Engineering the Future of Software
Feb 3–4, 2019: Training
Feb 4–6, 2019: Tutorials & Conference
New York, NY
Please log in

(Continuous) threat modeling: What works?

Izar Tarandach (Autodesk)
4:50pm–5:40pm Tuesday, February 5, 2019
Location: Grand Ballroom West
Secondary topics:  Best Practice, Case Study
Average rating: ****.
(4.00, 5 ratings)

Who is this presentation for?

  • Architects and developers



What you'll learn

  • Understand why threat modeling offers high, valuable returns, why threat modeling should be part of every developer's set of tools, and how to weave threat modeling into the day-to-day activities of your team


For years security practitioners have been discussing how to do threat modeling the “right way.” There are many available methodologies, both formal and casual, along with many years of discussion into how to apply threat modeling to the world of Agile methodologies, continuous delivery, fast-moving frameworks, and languages and product integration. Most challenging is the question of how to still produce meaningful results without having a bottleneck in the much sought after security expert—in other words, how to enable teams to threat model their designs and products, taking into account that security may not be a strong part in the teams’ toolkit.

Autodesk has tried to solve these issues by going back to basics, focusing on what to look for as well as the security basics that every architect and developer should aware be aware of as a matter of fact: defending “the crown jewels” against flaws (not against specific threats); helping developers move into a culture of secure development by providing them with a guiding framework (not hours and hours of training); and dealing with issues at their root cause instead of specific best practices.

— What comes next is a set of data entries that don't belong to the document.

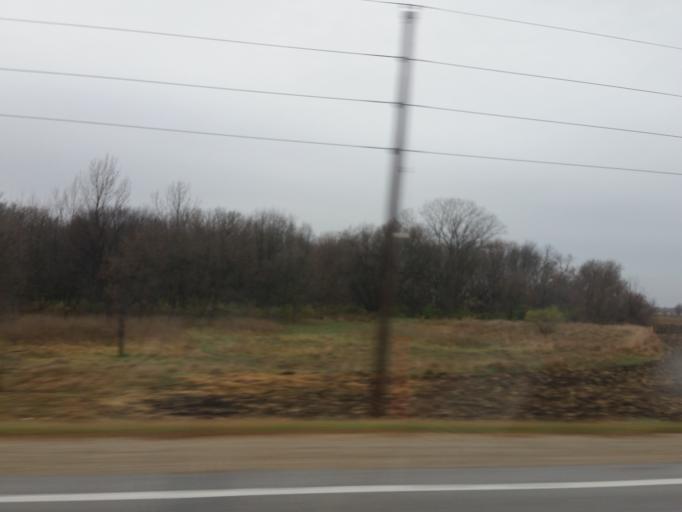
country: US
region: Iowa
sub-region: Black Hawk County
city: Elk Run Heights
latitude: 42.3902
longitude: -92.2497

The company coupled this approach with an attempt to make the threat model a living document, using a “Threat Model Every Story” motto to help every developer make a habit of looking at security in their code, as it is written, in the same way they look at performance (i.e., security as a hallmark of quality code).

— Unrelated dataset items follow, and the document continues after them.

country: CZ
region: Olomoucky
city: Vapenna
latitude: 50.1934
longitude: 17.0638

Izar Tarandach explains how this approach has worked, discusses both good and bad experiences, and shares lessons learned along the way.

Photo of Izar Tarandach

Izar Tarandach


Izar Tarandach is lead product security architect at Autodesk. Izar has spent more years than he’s willing to admit to in the information security arena. Previously, he was the security architect for Enterprise Hybrid Cloud at Dell EMC and a security consultant at the EMC Product Security Office. He’s a core contributor to the SAFECode training effort and a founding contributor to the IEEE Center for Security Design. He holds a master’s degree in computer science and security from Boston University and has served as an instructor in digital forensics at Boston University and in secure development at the University of Oregon.